The next table summarizes the important limitations that I encountered while working on this NPU with AIE-ML architecture. You may think its not that much, but with the lack of documentation provided by MLIR-AIE, I hope new developers will read my report with attention to not fall into these issues, each one takes several hours to solve. You can download my full report 📄 here if you want more details, and a text with less mess that this one!

Name	Description
Twiddles	Numerical values have to be computed prior to invocation of the AIE‑API’s FFT algorithm because of the strict requirement for bfloat16 data type.
Lack of radix‑based FFT	The lack of radix‑3 and radix‑5 implementation for AIE‑ML architecture lets us compute N‑point DFTs only for N = 2ᵏ, for k < 2. Back‑to‑back ssrRAN uses N = 754, advanced considerations have to be done.
Floating point data type	XDNA AIE‑ML architecture does not support float32, but only bfloat16, which has lower precision. Float32 can be emulated in software, but slows down the computations.
Complex data type	LLVM‑AIE does not support FFT intrinsics of AIE‑API for complex types. The use of xchesscc coming with the Vitis Tools from AMD/Xilinx is mandatory.
XRT’s kernel overhead	After experimentation, XRT has an overhead between 30 and 60𝜇s when running a single kernel. The CPU takes around 3𝜇s to run one DFT. Running one DFT at a time was necessary to benchmark against srsRAN, as they compute one DFT at a time. Several solutions are discussed in the Result section, involving OpenCL for example.
Trace in MLIR‑AIE	Tracing is not implemented in IRON API. Any IRON file has to be converted using CTM implementation.
xchesscc & instructions file	When switching from Peano to xchesscc compiler, we highlight that the instructions file for the NPU is not hexadecimal, a requirement from XRT.
DMA channels in CTs	The number of input and output DMA channels of the tiles are an absolute hardware limitation. It limits the number of ObjectFIFOs, taking each a channel. As mentioned in the introduction, two in and two out DMA channels are available.

What has been the final setup?

With MLIR-AIE, I got the chance to finish my kernel for computing DFTs of size N=512. The next image is the final schema of my setup

General overview of how MLIR-AIE and XRT have been used to run a DFT kernel. In the Host, the configuration of the tiles & the kernel are processed by MLIR-AIE, resulting in multiple files. The C++ Host code using XRT (Xilinx Runtime) synchronizes the data to be processed by the kernel. The data is managed by two ObjectFIFOs of_in and of_out.
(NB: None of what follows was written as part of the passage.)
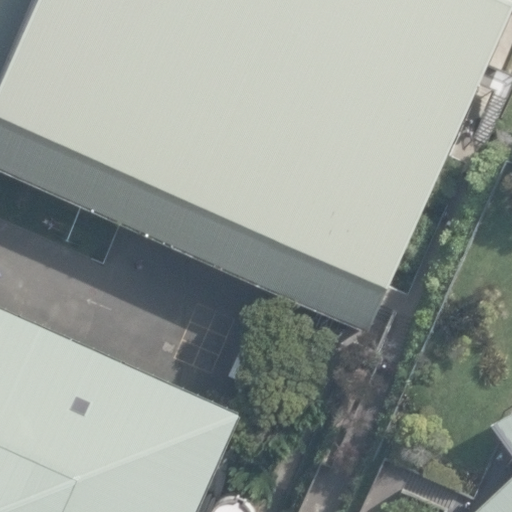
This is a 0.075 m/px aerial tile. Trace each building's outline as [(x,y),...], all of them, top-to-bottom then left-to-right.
[(0,0),(0,73),(33,0),(0,0)] [(508,0),(33,0),(0,73),(0,164),(369,321),(508,0)] [(263,415),(0,295),(0,511),(218,511),(231,483),(263,415)] [(511,511),(511,407),(502,413),(511,438),(511,488),(487,511),(511,511)] [(231,483),(218,511),(270,511),(256,490),(231,483)]
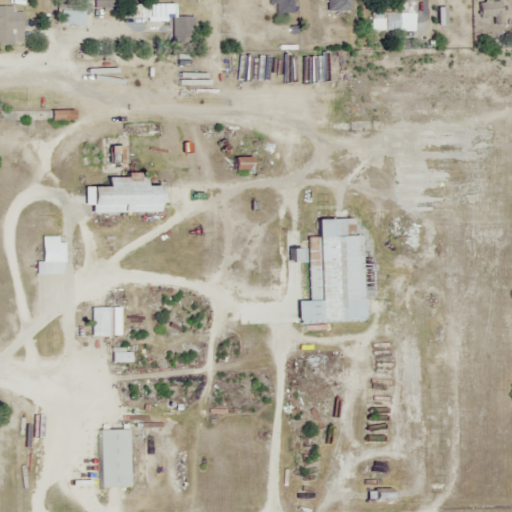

I don’t want to give too much details here, but the idea is pretty simple when you said it loud. The confguration of the tiles is done via MLIR-AIE. It setups an IT to bridge with external memory, and a CT to compute a DFT. They are linked with ObjectFIFOs, abstract elements implementing first-in first-out buffers to send data across the NPU. In addition, the toolchain outputs a binary file (xclbin) and instructions file that are used by a runtime called XRT to let the host code actually execute the DFT kernel on the NPU.

Conclusion

The term “evaluation” in the title of this project permitted me to conclude if yes or no, offloading DFTs on XDNA/AIE-ML NPU architecture is interesting. The answer is NO for many reasons, but even if I can moderate the no with a very small yes, let me explain the results.

The idea has been to benchmark the time needed for the NPU to compute a 512-point DFT against a CPU implementation from srsRAN. I can fairly answer that the NPU is not optimal. Kernels have overhead when starting them (resource allocations most of the time) of around 60 microseconds. Computing DFTs sequentially, one at a time, is not a good way of measuring efficiency in an NPU. But because srsRAN was computing DFTs like that, and I didn’t have time to build another benchmark, this is the main numerical result that I could made. In addition, the number of issues I got to just run complex-floats operations let me perplexe on the use of this ML architecture for DSP applications (seems a little bit logic… its in the name).

Still, I strongly disagree that NPU are not useful, we just need the right one: the XDNA/AIE architecture contained in Versal SoCs from AMD. A new project would be to offload DFTs on this chips and see how the CPU can compute other stuff rapidly, see if we can gain time and performance: that’s the main idea behind the NPU, relax the CPU.